- **Parts of the exercise**:
- 1) From the essay titled "Goo," extract the stretch from "You might have" through "a mushy mess.".
- 2) Answer these questions using the essay titled "Goo":
(a) About how long before emerging in spring do butterflies go into their cocoons?
(b) What color is the mush found inside a cocoon opened midway through that time?
(c) What phase does the essay say getting from caterpillar to butterfly sometimes requires?

- **Passage shown**:
- - - -
2014-06-14

Goo

In spring, butterflies emerge from the cocoons into which they went, as caterpillars, about a week before. If you were to open a cocoon midway through that week, you would find it filled with whitish mush. I do not recommend this, because it kills the butterfly-to-be. Still, I recall as a child that I did once open a cocoon. The mush inside is not a caterpillar, nor is it a butterfly, nor is it some in-between half-caterpillar-half-butterfly. There is, in fact, no recognizable portion of anything alive. It’s just unpromising goo.

You might have thought that some logical and orderly transition was going on inside that cocoon: that the caterpillar’s body was becoming sleek and segmented and wings were sprouting out of its back. But no. The caterpillar dissolves away entirely into goo. I imagine it wondering, in some dim gooey way, whether it should have remained a caterpillar.

From the undifferentiated goo, a butterfly begins to form. The transistion's logic and order, if it has any, are invisible mysteries.

Transformation requires this courage: to let what you have been melt into a sticky puddle. To get from the caterpillar that we now are to the butterfly that we may become sometimes requires a goo phase: some time spent being nothing at all except a mushy mess.
- - - -
Collection entries:
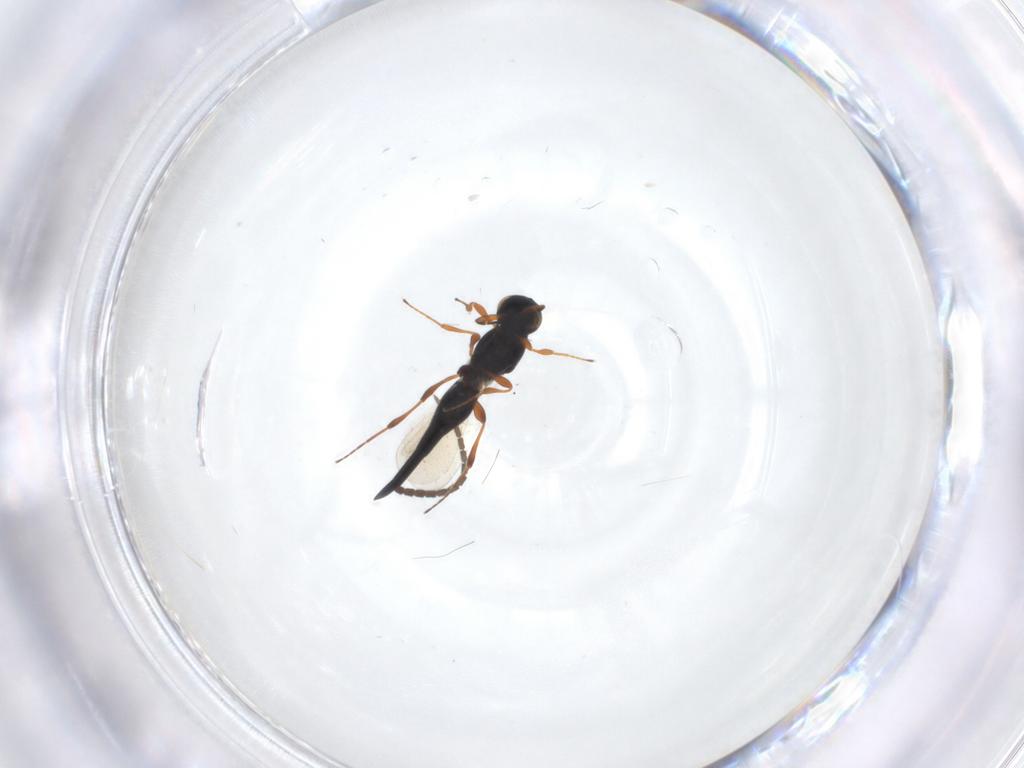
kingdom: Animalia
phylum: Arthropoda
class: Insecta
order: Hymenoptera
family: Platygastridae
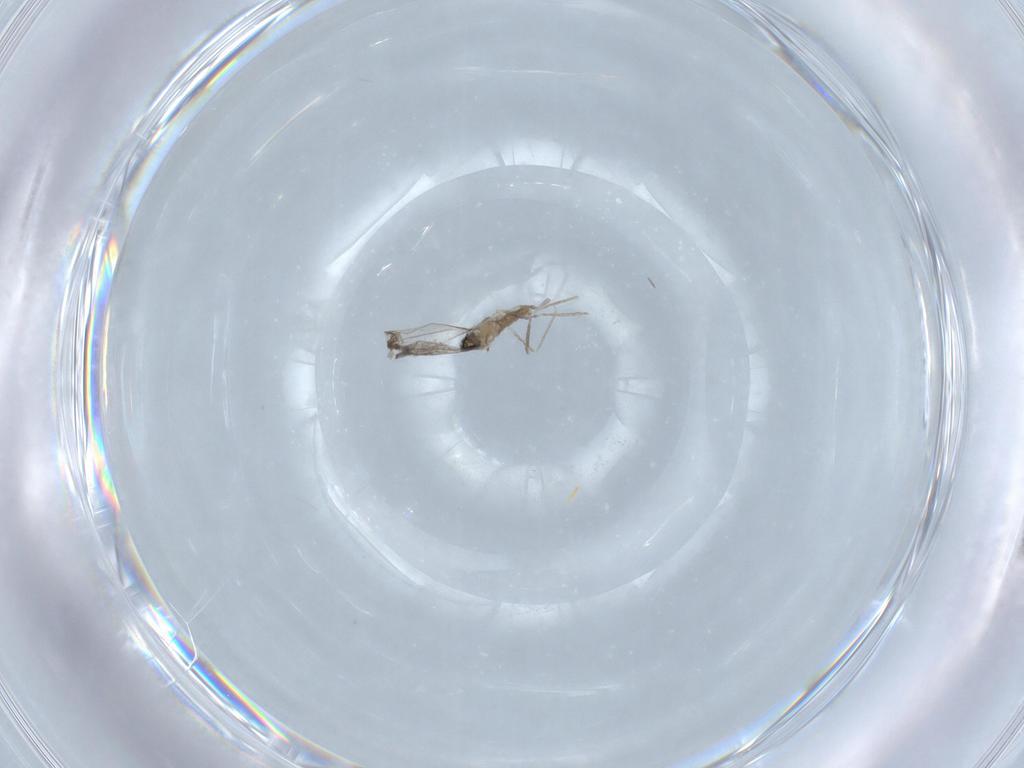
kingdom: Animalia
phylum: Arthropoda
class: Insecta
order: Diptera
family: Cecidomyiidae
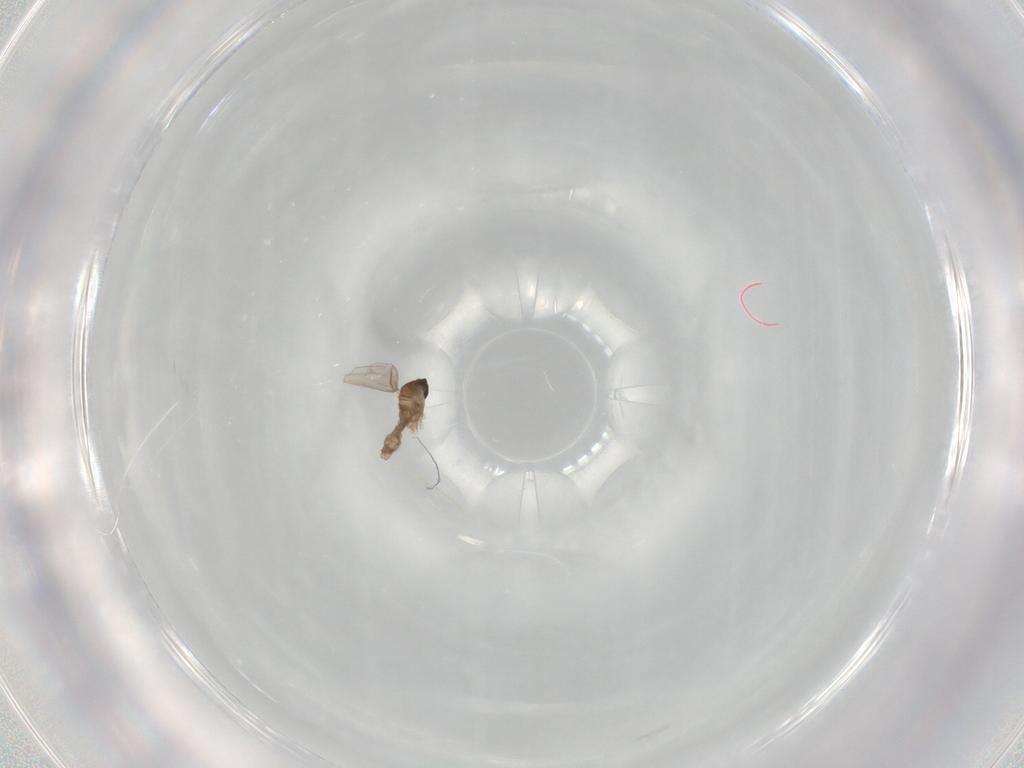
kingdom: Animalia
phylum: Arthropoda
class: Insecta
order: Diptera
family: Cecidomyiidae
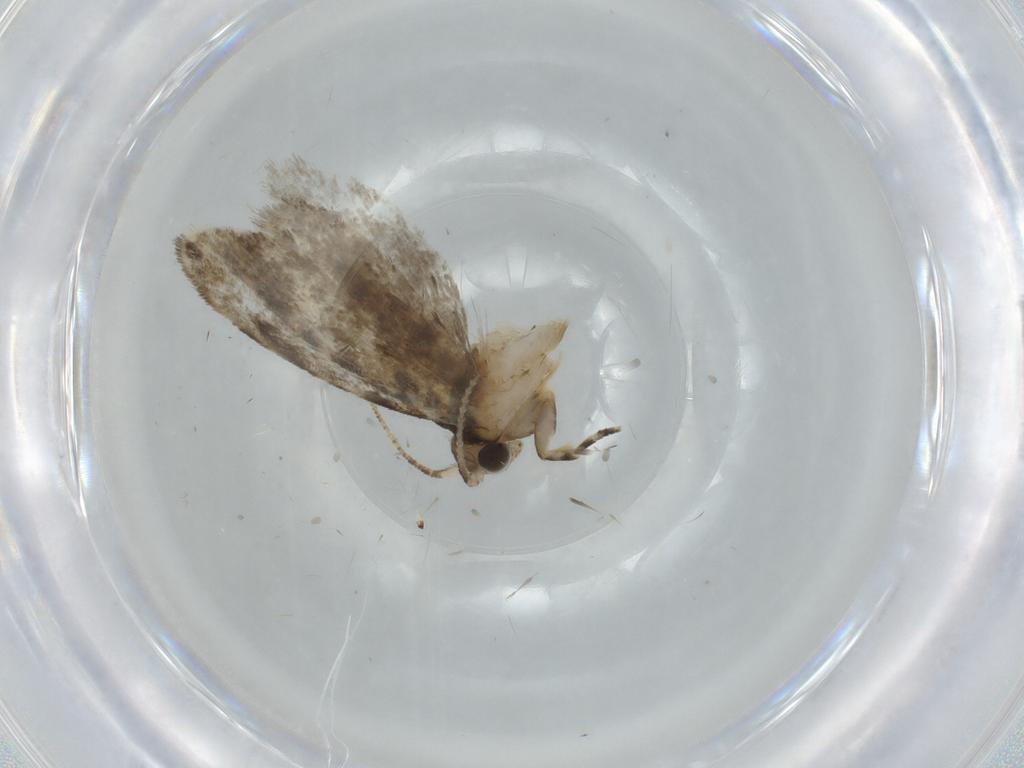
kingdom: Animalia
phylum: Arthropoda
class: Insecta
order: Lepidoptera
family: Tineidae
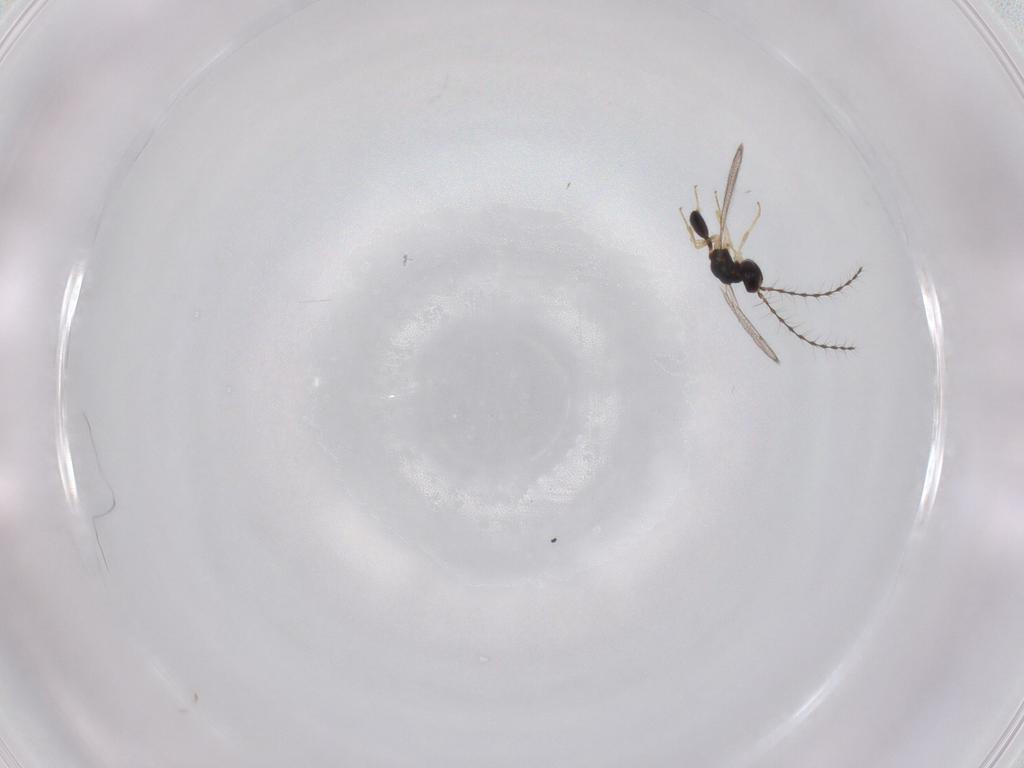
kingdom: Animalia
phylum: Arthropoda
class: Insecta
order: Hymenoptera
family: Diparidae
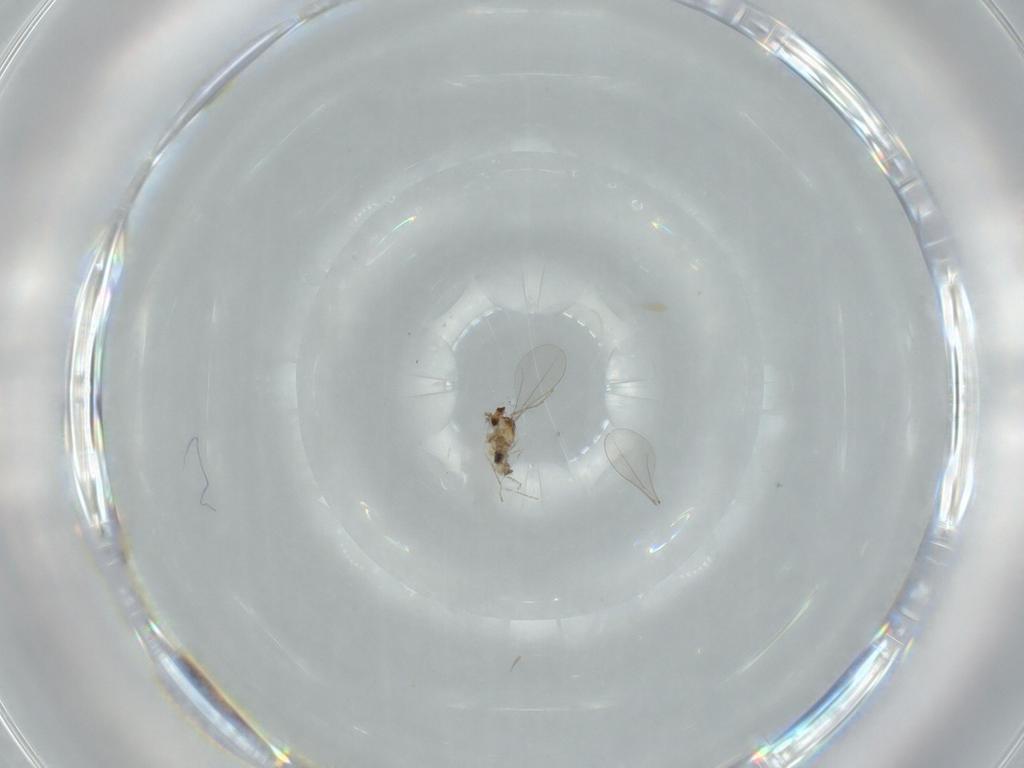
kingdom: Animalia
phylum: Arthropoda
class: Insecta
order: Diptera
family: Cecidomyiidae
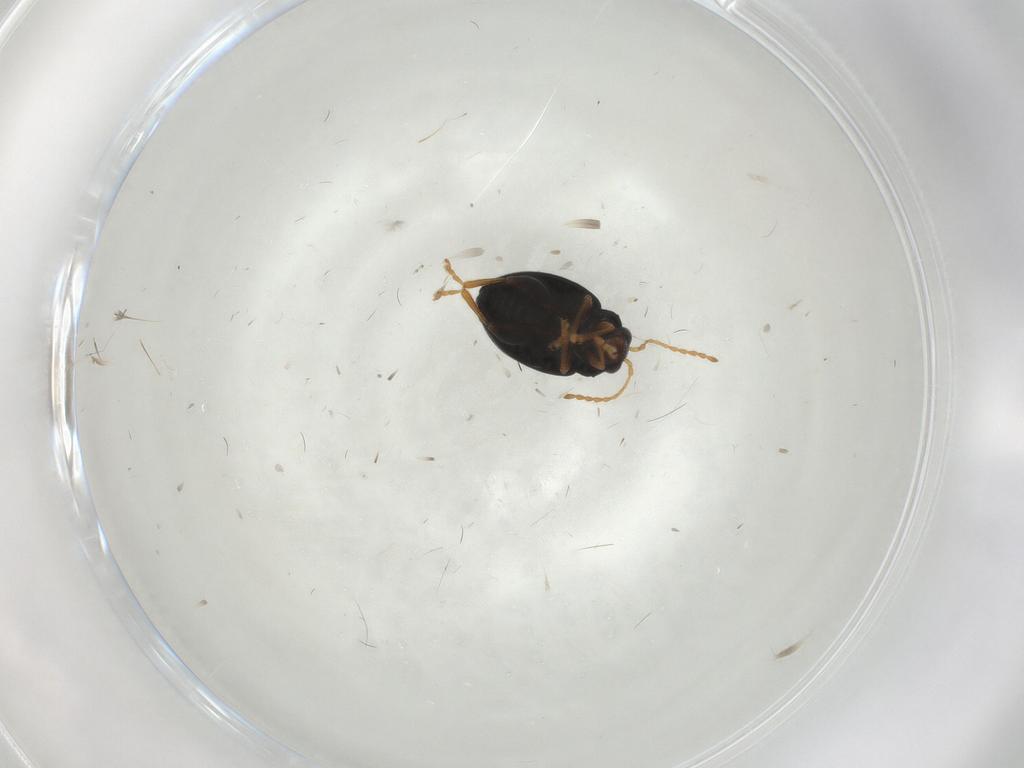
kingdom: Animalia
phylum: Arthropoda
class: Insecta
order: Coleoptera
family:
- - - -
- **Your responses**:
- 1)
You might have thought that some logical and orderly transition was going on inside that cocoon: that the caterpillar’s body was becoming sleek and segmented and wings were sprouting out of its back. But no. The caterpillar dissolves away entirely into goo. I imagine it wondering, in some dim gooey way, whether it should have remained a caterpillar.

From the undifferentiated goo, a butterfly begins to form. The transistion's logic and order, if it has any, are invisible mysteries.

Transformation requires this courage: to let what you have been melt into a sticky puddle. To get from the caterpillar that we now are to the butterfly that we may become sometimes requires a goo phase: some time spent being nothing at all except a mushy mess.

- 2)
(a) About a week.
(b) Whitish.
(c) A goo phase.